저장된 데이터
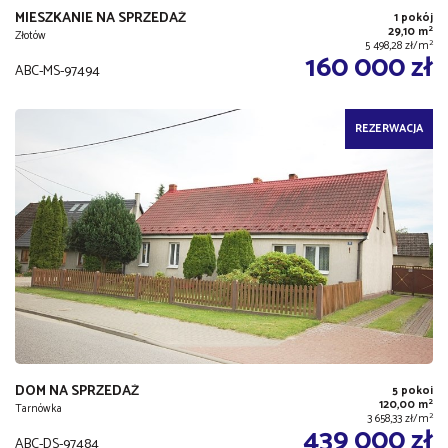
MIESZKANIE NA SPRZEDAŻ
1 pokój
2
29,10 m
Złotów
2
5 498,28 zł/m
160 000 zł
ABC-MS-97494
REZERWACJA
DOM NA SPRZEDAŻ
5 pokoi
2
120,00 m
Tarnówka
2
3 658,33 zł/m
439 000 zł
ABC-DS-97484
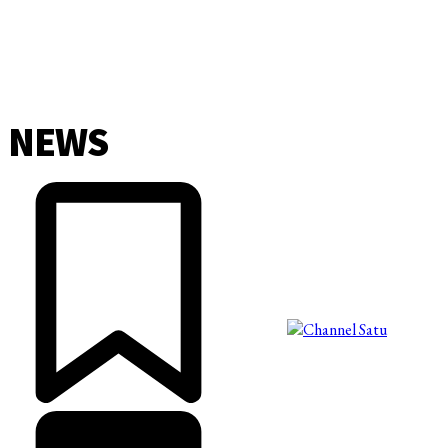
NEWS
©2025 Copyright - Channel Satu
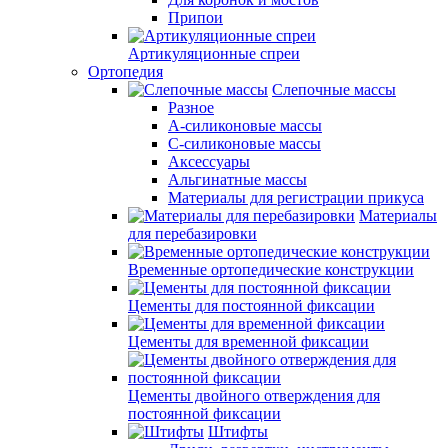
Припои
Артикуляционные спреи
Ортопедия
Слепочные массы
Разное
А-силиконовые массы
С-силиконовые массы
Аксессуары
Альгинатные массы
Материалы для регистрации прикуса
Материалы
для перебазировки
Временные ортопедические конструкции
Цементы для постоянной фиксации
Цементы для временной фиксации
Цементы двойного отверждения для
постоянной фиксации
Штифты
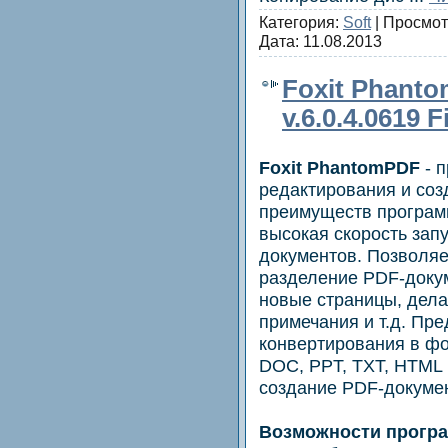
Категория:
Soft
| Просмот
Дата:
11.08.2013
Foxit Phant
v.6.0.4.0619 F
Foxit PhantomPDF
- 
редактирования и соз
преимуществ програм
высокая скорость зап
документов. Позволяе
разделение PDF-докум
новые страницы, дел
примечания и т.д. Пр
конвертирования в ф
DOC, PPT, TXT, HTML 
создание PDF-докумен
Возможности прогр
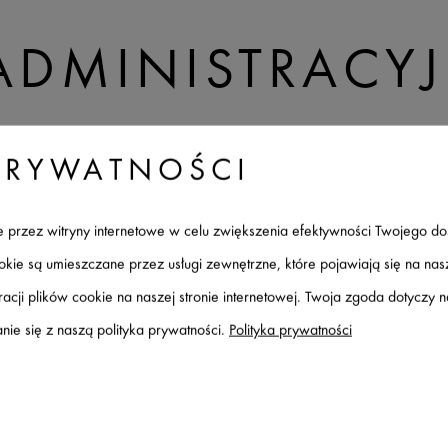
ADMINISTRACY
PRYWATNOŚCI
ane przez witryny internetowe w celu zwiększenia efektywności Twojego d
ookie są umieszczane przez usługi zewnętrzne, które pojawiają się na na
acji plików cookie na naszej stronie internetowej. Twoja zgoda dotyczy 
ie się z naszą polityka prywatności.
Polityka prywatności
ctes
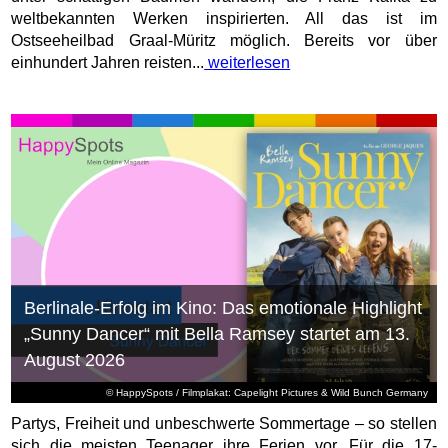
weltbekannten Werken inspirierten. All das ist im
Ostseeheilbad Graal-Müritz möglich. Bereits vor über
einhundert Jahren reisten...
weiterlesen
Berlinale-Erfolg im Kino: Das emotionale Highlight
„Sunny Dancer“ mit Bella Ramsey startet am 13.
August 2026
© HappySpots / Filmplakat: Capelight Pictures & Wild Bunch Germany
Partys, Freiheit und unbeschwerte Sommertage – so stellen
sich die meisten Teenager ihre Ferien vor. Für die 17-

[과제 내용]:
위 기록의 모든 텍스트 줄을 한 글자도 바꾸지 말고 순서대로 다시 출력하십시오. 그림을 나타내는 줄은 출력에서 제외합니다.

[출력 결과]:
MIESZKANIE NA SPRZEDAŻ
1 pokój
2
29,10 m
Złotów
2
5 498,28 zł/m
160 000 zł
ABC-MS-97494
REZERWACJA
DOM NA SPRZEDAŻ
5 pokoi
2
120,00 m
Tarnówka
2
3 658,33 zł/m
439 000 zł
ABC-DS-97484
NEWS
©2025 Copyright - Channel Satu
Припои
Артикуляционные спреи
Ортопедия
Слепочные массы
Разное
А-силиконовые массы
С-силиконовые массы
Аксессуары
Альгинатные массы
Материалы для регистрации прикуса
Материалы
для перебазировки
Временные ортопедические конструкции
Цементы для постоянной фиксации
Цементы для временной фиксации
Цементы двойного отверждения для
постоянной фиксации
Штифты
Категория:
Soft
| Просмот
Дата:
11.08.2013
Foxit Phant
v.6.0.4.0619 F
Foxit PhantomPDF
- 
редактирования и соз
преимуществ програм
высокая скорость зап
документов. Позволяе
разделение PDF-докум
новые страницы, дел
примечания и т.д. Пр
конвертирования в ф
DOC, PPT, TXT, HTML 
создание PDF-докумен
Возможности прогр
ADMINISTRACY
PRYWATNOŚCI
ane przez witryny internetowe w celu zwiększenia efektywności Twojego d
ookie są umieszczane przez usługi zewnętrzne, które pojawiają się na na
acji plików cookie na naszej stronie internetowej. Twoja zgoda dotyczy 
ie się z naszą polityka prywatności.
Polityka prywatności
ctes
weltbekannten Werken inspirierten. All das ist im
Ostseeheilbad Graal-Müritz möglich. Bereits vor über
einhundert Jahren reisten...
weiterlesen
Berlinale-Erfolg im Kino: Das emotionale Highlight
„Sunny Dancer“ mit Bella Ramsey startet am 13.
August 2026
© HappySpots / Filmplakat: Capelight Pictures & Wild Bunch Germany
Partys, Freiheit und unbeschwerte Sommertage – so stellen
sich die meisten Teenager ihre Ferien vor. Für die 17-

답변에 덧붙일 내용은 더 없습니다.